Monday, 10 August 2009

85: The White Stripes - Seven Nation Army

The most widely recognised riff of the decade underlays this hit from Jack and Meg White, from the summer of 2003. The White Stripes laid claim to being one of the most innovative and influential bands of the Noughties, and with this Grammy-winning number, they achieved the peak of their mainstream success.

The riff itself sounds like it is created by a bass guitar, but The White Stripes' have never used that instrument - their standard set-up is Jack on guitar and vocals, Meg on drums. For 'Seven Nation Army', Jack ran his 1950s-style semi-acoustic through an octave pedal, set down an octave. (NB - I have no idea what this means, but Wikipedia says it, so it must be true). It is allegedly based around Anton Bruckner's Symphony No. 5. A young Jack White supposedly misheard the name 'Salvation Army', hence the song's title.

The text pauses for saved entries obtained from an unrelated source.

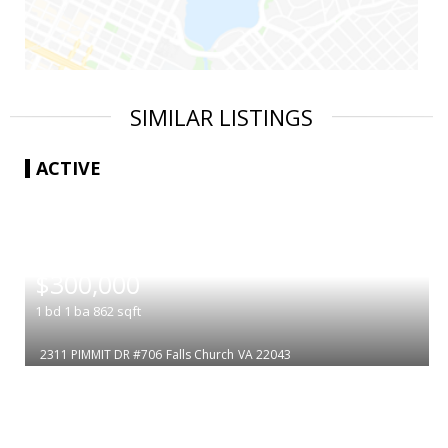
SIMILAR LISTINGS
ACTIVE
|
$300,000
1
bd
1
ba
862
sqft
2311 PIMMIT DR #706
Falls Church
VA 22043
|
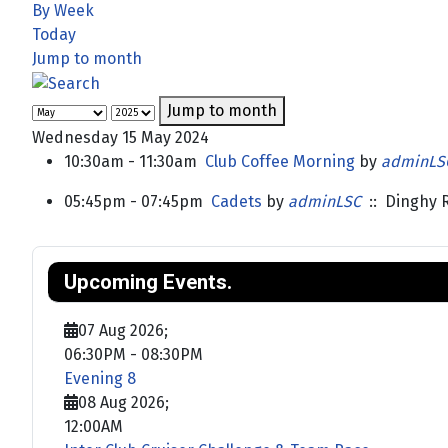
By Week
Today
Jump to month
Jump to month
Wednesday 15 May 2024
10:30am - 11:30am
Club Coffee Morning
by
adminLS
05:45pm - 07:45pm
Cadets
by
adminLSC
:: Dinghy 
Upcoming Events.
07 Aug 2026
;
06:30PM
-
08:30PM
Evening 8
08 Aug 2026
;
12:00AM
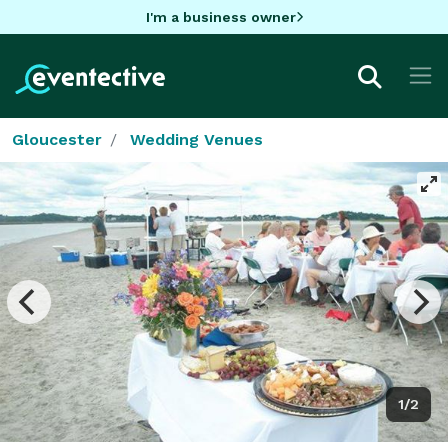
I'm a business owner
Gloucester
Wedding Venues
1/2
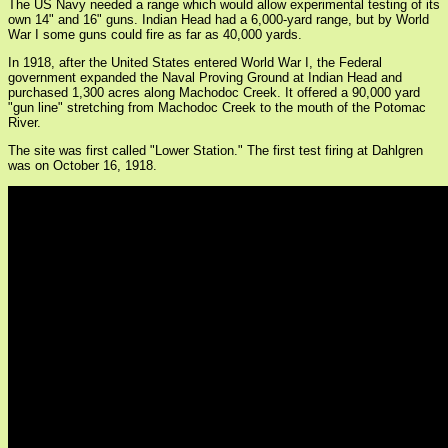
The US Navy needed a range which would allow experimental testing of its
own 14" and 16" guns. Indian Head had a 6,000-yard range, but by World
War I some guns could fire as far as 40,000 yards.
In 1918, after the United States entered World War I, the Federal
government expanded the Naval Proving Ground at Indian Head and
purchased 1,300 acres along Machodoc Creek. It offered a 90,000 yard
"gun line" stretching from Machodoc Creek to the mouth of the Potomac
River.
The site was first called "Lower Station." The first test firing at Dahlgren
was on October 16, 1918.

The song has become massively popular with sports fans, particularly amongst Italian football fans, who sung it all the way through their country's success in the World Cup in 2006. Liverpool fans sing it to Javier Mascherano, and The Guardian described it as "the indiest football album ever." But it has also appeared as entrance music for a Welterwight boxing title fight, at the opening of an Australian cricket innings, and during the Oktoberfest beer festival in Munich. Put simply, 'Seven Nation Army' has emerged as the ultimate in multi-purpose popular music. Which is quite an achievement for a track with a wild guitar breakdown and thrashing drums. Well done, the Whites.

1 comment:

  1. Had I attempted a similar exercise, I'm sure this would have been in my top 10. Pretty close to indie perfection. Didn't know the Salvation Army trivia; thanks for that.